Attempts to stall increases in federal flood-insurance premiums died in the House and were frozen in the Senate last week, making it virtually certain nothing will happen on the issue until early next year, press reports made clear.
An attempt on Thursday, Dec. 12, to push a standalone bill through the House of Representatives "ran aground without reaching the floor when key Democrats balked," the McClatchy News Service said. Meanwhile, a bid to have the Senate consider the measure was blocked when Sen. Pat Roberts, R-Kan., objected to a request by Sen. Mary Landrieu, D-La., to bring legislation to the floor by unanimous consent, Houma Today, a Louisiana newspaper, said.
The Senate remains in session this week but isn't expected to discuss the bill again. As for the House, Rep. Bill Cassidy, R-La., said the measure he had pushed won't come to a vote before Christmas as he hoped, but he declared the issue "remains one of my top priorities and I will continue to work with both sides of the aisle to make sure we help those impacted."
The fight concerns the Biggert-Waters Act, legislation passed last year that reauthorized the National Flood Insurance Program (NFIP) and also attempted to put the loss-ridden, loophole-ridden program on sounder financial footing. The bill passed overwhelmingly, but even the legislators who gave Biggert-Waters its name started to protest the measure when it became clear that homeowners in flood-prone areas could see their flood insurance rates skyrocket as a result of the new legislation. Rate hikes too effect for certain properties last Oct. 1, while they won't go into effect for other types of homes until Oct. 1, 2014. Some critics have said the act would make it practically impossible to buy or sell a home in certain flood zones.

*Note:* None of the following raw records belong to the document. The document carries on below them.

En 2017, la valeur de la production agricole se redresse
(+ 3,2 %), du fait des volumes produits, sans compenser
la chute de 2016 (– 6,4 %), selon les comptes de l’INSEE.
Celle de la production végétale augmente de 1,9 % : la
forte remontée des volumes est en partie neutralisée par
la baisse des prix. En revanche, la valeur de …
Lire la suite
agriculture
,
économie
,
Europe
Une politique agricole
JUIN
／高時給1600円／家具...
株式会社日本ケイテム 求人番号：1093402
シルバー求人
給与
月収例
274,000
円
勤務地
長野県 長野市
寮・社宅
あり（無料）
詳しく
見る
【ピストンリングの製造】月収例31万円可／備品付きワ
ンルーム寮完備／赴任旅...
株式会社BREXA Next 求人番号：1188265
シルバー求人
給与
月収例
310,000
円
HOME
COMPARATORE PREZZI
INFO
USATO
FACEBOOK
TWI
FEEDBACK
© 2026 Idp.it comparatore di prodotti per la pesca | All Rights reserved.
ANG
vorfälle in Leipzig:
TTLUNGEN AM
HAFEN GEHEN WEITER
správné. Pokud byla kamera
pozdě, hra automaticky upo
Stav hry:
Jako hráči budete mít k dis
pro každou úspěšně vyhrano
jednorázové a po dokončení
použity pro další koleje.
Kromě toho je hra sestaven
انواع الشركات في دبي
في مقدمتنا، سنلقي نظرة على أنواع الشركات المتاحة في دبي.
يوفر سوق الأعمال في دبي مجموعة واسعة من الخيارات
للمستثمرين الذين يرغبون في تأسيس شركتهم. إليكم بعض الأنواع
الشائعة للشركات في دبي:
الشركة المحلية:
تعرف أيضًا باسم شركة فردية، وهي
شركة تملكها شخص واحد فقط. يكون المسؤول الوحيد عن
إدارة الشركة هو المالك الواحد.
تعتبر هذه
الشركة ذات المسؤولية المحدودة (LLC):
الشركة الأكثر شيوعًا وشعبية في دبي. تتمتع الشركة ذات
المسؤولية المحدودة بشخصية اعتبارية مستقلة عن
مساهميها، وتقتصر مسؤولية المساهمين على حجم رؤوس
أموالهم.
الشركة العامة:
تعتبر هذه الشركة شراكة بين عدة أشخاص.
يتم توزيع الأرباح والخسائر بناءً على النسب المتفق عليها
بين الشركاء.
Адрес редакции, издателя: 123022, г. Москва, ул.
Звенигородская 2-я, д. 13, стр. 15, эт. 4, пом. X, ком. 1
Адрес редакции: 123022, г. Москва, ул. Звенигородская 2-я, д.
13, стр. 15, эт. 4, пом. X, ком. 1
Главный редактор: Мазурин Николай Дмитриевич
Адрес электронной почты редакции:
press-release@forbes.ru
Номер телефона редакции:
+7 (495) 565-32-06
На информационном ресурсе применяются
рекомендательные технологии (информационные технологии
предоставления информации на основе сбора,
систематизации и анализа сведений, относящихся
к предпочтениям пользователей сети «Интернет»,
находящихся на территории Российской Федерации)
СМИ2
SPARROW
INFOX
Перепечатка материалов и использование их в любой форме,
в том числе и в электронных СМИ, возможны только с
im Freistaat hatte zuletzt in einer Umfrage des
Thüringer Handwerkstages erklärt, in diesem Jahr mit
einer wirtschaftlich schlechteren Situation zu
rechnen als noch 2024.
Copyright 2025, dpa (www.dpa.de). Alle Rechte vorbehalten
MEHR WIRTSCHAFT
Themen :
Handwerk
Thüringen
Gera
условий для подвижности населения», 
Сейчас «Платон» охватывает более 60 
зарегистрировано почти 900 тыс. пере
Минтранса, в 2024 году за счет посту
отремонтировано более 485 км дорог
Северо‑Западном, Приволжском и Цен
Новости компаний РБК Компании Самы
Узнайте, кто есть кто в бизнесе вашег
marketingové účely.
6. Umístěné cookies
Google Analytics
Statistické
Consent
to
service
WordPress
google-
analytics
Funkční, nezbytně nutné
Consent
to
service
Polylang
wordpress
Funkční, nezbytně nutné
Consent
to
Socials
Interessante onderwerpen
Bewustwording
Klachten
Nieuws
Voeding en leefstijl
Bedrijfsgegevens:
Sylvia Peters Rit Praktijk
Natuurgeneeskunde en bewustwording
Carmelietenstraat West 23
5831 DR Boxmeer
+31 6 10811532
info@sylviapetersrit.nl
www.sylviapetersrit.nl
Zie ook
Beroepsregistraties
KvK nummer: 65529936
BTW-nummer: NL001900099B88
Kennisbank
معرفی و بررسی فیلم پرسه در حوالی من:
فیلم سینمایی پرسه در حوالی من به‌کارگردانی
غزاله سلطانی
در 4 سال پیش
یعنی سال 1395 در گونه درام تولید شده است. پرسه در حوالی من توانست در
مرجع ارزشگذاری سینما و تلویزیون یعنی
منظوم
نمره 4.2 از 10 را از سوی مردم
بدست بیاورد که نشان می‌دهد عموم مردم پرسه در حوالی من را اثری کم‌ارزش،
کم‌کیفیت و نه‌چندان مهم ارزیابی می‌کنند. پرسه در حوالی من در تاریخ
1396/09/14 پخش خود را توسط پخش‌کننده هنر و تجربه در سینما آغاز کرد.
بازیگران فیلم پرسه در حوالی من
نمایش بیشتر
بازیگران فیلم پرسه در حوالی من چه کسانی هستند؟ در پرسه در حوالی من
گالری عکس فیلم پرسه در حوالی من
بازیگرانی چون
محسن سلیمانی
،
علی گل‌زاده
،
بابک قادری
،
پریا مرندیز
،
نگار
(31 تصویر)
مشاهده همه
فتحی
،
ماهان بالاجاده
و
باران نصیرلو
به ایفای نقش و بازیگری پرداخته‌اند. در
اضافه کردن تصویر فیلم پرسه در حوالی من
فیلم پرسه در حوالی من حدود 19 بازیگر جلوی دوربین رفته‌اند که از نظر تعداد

Legislation introduced in both chambers sought to delay most flood insurance increases for four years; compel the Federal Emergency Management Agency to complete an affordability study mandated by Biggert-Waters; address issues found within the study; and allow Congress time to review those findings and revisions.
It's no coincidence that Louisiana's Congressional delegation has been among the most active in this effort, given how much of the state lies in flood zones. Florida is similarly affected; the Sarasota Herald-Tribune notes that about 40% of all homes in the flood insurance program are in Florida; about 30,000 policies are in Sarasota and Manatee counties alone.